## PROBLEM 1
List the hyperglycemic indexes named in parentheses in the discussion of glycemia and vascular disease.
## PROBLEM 2
Summarize the discussion of glycemia and vascular disease in two sentences.
## PROBLEM 3
According to the discussion of glycemia and vascular disease, how long did it take in the UKPDS to show a beneficial effect of lowering blood glucose on macrovascular outcomes?

## DOCUMENT TEXT
——————————

We did not find significant associations of any of the hyperglycaemic indexes (including [HbA.sub.1c], fructosamine, AUC > 7.8 mmol/L, and duration > 7.8 mmol/L) or of glucose fluctuations (as assessed by standard deviation of blood glucose during CGM) with macrovascular disease. However, duration of blood glucose > 7.8 mmol/L was independently associated with ACR. These observations may be related to the short median duration of diabetes in our patients. Our findings are consistent with clinical trial data which have shown that lowering blood glucose for a few years is effective in reducing microvascular but not macrovascular disease [2, 3]. In the UKPDS, it took 10 years of intensive control and a further 10 years of follow-up to demonstrate a beneficial effect of lowering blood glucose on macrovascular outcomes [20]. Another reason could be the relatively good glycaemic control in our cohort.

Our data suggest that hypoglycaemia may have a more rapid effect in promoting atherosclerosis than mild hyperglycaemia or glucose fluctuations. They may help explain the relationship between hypoglycaemia and adverse cardiovascular outcomes even in the short term and why these deleterious effects extend well beyond the period of hypoglycaemia itself. They may also explain why too aggressive lowering of blood glucose in the Action to Control Cardiovascular Risk in Diabetes (ACCORD) trial was associated with increased mortality [21] and why agents such as sulphonylureas [22, 23]and insulin [24] which are prone to cause hypoglycaemia have also been associated with increased mortality and cardiovascular events by some authors.

——————————

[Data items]
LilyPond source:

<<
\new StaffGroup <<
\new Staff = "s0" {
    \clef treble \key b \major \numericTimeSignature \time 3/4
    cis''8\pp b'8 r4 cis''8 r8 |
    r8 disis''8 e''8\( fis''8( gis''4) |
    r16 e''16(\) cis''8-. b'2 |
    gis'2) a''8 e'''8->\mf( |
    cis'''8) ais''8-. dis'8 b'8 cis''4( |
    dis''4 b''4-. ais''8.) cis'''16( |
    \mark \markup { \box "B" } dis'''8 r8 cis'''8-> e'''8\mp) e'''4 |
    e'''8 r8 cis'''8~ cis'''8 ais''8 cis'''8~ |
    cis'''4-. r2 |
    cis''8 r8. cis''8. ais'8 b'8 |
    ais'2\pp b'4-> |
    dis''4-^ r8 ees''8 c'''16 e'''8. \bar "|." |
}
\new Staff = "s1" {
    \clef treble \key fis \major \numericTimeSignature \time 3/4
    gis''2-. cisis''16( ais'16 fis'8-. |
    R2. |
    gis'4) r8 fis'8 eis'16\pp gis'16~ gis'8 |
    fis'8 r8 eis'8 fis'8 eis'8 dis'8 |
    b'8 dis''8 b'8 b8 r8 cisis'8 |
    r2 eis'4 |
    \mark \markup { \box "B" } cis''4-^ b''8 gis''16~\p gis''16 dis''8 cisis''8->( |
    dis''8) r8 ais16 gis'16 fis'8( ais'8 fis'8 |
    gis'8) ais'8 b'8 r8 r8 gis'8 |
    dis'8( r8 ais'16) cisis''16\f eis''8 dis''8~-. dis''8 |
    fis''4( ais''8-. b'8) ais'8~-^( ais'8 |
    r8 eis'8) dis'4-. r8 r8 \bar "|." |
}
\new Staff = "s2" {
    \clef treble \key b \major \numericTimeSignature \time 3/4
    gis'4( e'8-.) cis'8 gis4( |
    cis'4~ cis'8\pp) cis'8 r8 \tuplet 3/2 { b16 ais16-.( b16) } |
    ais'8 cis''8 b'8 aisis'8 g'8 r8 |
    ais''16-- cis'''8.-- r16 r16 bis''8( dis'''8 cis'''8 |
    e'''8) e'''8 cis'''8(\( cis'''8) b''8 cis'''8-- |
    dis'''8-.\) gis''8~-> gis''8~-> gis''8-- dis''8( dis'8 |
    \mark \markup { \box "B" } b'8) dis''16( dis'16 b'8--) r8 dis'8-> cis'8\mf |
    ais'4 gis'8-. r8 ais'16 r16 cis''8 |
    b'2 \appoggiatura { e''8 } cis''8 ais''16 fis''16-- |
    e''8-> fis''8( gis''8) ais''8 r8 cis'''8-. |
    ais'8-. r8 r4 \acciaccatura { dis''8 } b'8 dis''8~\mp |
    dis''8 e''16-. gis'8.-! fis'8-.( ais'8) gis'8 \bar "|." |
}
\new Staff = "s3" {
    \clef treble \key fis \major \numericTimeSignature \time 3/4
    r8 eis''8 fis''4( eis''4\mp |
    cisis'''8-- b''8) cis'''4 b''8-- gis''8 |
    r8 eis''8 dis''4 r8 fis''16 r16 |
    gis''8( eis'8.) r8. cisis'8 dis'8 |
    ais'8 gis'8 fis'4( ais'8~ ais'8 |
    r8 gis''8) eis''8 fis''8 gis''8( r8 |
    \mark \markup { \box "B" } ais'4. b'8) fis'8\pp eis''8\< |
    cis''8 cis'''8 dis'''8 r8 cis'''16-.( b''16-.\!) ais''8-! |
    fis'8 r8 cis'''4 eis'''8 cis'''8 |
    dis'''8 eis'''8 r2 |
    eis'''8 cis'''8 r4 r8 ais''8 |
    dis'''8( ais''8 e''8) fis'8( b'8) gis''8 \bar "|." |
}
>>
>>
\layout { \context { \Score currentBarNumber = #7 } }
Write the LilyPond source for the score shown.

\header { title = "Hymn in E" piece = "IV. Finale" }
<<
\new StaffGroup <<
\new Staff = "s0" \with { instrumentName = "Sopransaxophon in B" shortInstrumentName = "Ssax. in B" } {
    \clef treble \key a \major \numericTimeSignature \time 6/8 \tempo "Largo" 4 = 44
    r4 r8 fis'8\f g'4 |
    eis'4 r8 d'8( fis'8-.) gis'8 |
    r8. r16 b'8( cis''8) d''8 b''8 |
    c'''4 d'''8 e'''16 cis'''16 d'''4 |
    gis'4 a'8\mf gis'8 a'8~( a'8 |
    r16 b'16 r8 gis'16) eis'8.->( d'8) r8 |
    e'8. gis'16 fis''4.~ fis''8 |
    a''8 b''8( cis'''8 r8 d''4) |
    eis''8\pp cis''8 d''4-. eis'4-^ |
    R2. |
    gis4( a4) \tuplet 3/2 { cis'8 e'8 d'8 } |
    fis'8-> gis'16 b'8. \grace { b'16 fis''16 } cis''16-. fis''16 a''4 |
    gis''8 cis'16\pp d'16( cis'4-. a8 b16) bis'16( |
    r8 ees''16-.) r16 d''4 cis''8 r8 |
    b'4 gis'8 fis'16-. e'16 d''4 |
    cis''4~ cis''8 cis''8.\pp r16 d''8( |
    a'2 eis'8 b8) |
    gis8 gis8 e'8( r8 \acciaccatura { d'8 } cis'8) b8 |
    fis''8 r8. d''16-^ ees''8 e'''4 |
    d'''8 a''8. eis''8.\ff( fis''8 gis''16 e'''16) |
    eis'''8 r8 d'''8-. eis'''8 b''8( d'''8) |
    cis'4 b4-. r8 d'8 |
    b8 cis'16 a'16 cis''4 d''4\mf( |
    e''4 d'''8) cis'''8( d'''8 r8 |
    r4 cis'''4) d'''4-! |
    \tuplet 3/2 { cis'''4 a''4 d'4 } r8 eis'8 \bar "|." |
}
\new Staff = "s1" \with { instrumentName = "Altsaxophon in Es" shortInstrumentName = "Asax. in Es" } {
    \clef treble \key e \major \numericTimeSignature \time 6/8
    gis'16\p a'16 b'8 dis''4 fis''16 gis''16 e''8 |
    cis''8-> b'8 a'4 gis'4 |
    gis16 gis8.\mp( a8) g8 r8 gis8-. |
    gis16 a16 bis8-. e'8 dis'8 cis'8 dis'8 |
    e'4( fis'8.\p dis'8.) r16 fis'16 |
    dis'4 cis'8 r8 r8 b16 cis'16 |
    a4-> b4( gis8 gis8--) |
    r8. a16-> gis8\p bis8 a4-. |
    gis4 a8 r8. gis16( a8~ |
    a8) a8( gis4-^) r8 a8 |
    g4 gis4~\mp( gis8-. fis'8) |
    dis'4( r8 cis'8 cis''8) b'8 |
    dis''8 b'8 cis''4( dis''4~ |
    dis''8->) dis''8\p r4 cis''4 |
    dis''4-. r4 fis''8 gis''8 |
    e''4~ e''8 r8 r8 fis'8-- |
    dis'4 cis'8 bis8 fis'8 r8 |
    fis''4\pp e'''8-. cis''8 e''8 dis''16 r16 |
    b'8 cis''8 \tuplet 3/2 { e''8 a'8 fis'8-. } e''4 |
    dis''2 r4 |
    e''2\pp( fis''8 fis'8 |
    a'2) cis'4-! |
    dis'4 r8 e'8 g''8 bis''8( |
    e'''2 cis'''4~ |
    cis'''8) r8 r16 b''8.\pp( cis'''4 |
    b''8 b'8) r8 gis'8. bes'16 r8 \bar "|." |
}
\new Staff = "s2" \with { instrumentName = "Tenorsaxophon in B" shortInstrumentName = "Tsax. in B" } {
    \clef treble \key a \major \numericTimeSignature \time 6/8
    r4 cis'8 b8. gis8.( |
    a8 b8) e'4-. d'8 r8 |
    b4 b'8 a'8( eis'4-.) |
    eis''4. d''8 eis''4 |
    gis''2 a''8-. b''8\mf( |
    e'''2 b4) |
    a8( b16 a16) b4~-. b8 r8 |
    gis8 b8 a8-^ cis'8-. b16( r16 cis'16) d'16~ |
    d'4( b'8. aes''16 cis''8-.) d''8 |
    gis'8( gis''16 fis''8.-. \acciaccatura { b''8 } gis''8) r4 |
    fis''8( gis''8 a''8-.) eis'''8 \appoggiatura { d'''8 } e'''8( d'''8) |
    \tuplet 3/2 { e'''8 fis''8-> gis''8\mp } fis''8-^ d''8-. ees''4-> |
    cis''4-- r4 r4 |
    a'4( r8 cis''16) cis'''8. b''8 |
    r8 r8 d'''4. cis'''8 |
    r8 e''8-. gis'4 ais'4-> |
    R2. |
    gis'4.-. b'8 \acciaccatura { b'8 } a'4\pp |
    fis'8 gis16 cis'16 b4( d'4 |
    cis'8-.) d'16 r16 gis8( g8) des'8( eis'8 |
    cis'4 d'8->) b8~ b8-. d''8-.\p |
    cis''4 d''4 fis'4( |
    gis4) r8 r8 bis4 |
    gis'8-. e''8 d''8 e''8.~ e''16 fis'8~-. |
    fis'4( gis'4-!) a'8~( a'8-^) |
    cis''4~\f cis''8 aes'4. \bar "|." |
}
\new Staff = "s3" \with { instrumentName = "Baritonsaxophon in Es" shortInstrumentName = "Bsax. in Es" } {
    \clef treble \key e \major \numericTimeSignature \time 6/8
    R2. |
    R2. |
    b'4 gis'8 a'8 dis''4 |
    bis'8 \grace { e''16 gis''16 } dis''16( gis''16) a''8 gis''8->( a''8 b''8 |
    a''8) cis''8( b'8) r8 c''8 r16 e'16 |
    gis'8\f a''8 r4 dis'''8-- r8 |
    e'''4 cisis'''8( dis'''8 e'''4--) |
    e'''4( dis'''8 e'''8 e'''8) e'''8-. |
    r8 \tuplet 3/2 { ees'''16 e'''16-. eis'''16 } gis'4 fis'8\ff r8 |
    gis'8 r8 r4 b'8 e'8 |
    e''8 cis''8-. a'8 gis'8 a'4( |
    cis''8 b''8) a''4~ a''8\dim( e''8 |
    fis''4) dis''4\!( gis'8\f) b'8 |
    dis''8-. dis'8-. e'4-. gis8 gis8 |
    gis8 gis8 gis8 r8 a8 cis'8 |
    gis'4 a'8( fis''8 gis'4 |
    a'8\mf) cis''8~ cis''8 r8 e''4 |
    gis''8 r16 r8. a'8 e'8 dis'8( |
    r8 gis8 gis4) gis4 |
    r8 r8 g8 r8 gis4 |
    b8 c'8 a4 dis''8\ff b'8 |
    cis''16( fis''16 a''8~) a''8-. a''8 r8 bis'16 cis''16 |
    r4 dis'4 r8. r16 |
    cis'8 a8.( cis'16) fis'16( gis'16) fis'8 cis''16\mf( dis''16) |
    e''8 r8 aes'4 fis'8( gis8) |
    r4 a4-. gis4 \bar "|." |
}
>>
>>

——————————

## WRITTEN ANSWER 1
- HbA1c
- Fructosamine
- AUC > 7.8 mmol/L
- Duration > 7.8 mmol/L

## WRITTEN ANSWER 2
None of the hyperglycemic indexes or glucose fluctuations was significantly associated with macrovascular disease, though duration of blood glucose > 7.8 mmol/L was independently associated with ACR, possibly because of the patients' short diabetes duration or relatively good glycemic control. The authors suggest hypoglycemia may promote atherosclerosis more rapidly than mild hyperglycemia or glucose fluctuations, which may help explain the increased mortality seen with aggressive glucose lowering in ACCORD and with hypoglycemia-prone agents such as sulphonylureas and insulin.

## WRITTEN ANSWER 3
It took 10 years of intensive control and a further 10 years of follow-up.